» Excerpt:
· · · · · · ·
In a struggling economy, like the current one, companies that continue to grow their revenue and profits significantly are highly prized by investors. But real fast-growth stocks are relatively rare. Although about 280 stocks in the S&P 500 are classified as “growth,” as opposed to bargain priced “value” stocks, only 66 are truly worthy of that designation, having increased revenue an average of 15% or more over the past five years.

Preeminent among them are some of the biggest tech names—Amazon.com, Facebook, Google parent Alphabet and Microsoft, which have driven much of the stock market gains this year.

Over the past five years, cumulative gain for the real growth stocks through October 12 were 195% versus 118% for the overall S&P 500 Growth index and 75% for the overall S&P 500 index.
· · · · · · ·
» Listed records:

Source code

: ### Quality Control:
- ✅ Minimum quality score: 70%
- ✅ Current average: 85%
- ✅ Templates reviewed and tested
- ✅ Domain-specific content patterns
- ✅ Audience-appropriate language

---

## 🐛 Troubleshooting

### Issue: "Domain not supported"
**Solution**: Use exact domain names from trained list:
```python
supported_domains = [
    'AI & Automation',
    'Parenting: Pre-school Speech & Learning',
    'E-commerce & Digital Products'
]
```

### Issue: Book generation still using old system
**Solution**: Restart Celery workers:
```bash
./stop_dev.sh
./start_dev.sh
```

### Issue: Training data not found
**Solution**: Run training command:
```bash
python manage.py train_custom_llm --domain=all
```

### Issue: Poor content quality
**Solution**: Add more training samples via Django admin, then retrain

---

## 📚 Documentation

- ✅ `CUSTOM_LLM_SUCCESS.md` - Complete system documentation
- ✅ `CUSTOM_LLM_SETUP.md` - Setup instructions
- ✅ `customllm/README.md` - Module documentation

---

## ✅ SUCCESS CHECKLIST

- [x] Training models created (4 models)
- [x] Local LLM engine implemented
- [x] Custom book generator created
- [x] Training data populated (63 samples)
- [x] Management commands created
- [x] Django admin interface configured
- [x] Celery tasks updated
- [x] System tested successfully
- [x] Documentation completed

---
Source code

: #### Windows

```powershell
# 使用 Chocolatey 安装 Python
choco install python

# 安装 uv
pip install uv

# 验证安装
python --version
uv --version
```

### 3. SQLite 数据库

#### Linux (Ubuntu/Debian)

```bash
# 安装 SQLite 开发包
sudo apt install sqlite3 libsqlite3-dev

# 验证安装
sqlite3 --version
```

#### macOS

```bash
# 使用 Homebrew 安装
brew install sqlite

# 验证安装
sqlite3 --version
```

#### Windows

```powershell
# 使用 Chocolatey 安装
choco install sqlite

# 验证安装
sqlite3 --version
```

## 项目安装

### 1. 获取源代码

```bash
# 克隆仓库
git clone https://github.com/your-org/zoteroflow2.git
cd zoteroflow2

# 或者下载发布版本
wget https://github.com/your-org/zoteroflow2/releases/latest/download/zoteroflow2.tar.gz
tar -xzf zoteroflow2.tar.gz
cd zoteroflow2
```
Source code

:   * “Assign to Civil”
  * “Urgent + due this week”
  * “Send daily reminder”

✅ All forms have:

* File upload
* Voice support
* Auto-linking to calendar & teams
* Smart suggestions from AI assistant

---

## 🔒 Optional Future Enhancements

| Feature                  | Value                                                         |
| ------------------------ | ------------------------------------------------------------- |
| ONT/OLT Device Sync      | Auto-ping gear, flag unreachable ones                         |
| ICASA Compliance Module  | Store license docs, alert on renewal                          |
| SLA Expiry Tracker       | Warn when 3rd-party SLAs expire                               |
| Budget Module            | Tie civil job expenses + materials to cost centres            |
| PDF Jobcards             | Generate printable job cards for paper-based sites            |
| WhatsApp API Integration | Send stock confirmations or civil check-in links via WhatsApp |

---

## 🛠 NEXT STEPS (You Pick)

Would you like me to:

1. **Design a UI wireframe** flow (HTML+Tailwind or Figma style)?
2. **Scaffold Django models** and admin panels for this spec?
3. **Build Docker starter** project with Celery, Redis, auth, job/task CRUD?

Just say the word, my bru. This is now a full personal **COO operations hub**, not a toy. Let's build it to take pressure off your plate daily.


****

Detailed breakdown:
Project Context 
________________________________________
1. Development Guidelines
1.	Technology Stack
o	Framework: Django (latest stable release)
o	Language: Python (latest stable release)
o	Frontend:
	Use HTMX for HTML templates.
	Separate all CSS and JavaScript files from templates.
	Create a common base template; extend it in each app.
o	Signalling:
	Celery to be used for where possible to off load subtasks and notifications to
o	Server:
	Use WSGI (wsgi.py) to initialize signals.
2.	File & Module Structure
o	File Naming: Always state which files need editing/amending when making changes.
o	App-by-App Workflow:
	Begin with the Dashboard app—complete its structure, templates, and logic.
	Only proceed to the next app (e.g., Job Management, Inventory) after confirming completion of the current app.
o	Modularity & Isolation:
· · · · · · ·
» Exercise requirements:
1. Can you return the stretch of the growth-stocks article from "In a struggling" up to and including "gains this year.", copied word for word?
2. Could you resume the growth-stocks article, picking up right after its last sentence?

» Results:
1.
In a struggling economy, like the current one, companies that continue to grow their revenue and profits significantly are highly prized by investors. But real fast-growth stocks are relatively rare. Although about 280 stocks in the S&P 500 are classified as “growth,” as opposed to bargain priced “value” stocks, only 66 are truly worthy of that designation, having increased revenue an average of 15% or more over the past five years.

Preeminent among them are some of the biggest tech names—Amazon.com, Facebook, Google parent Alphabet and Microsoft, which have driven much of the stock market gains this year.

2.
Because the economic recovery is likely to remain slow, the real growth stocks should remain attractive. You can see the full list of 66 at BottomLineInc.com/66GrowthStocks. Overall, these companies have significantly higher valuations and higher volatility than the S&P 500, but their share prices are likely to keep rising because investors looking for robust growth have so few choices.  

In addition to the big tech names, the real growth stocks, whose performance has trounced the S&P 500’s returns this year, include less prominent companies such as medical device maker Abiomed…semiconductor manufacturer Broadcom…cable-TV and Internet giant Charter Communications…diabetes-testing company DexCom…software service providers Paycom Software and ServiceNow…and cystic-fibrosis drug maker Vertex Pharmaceuticals.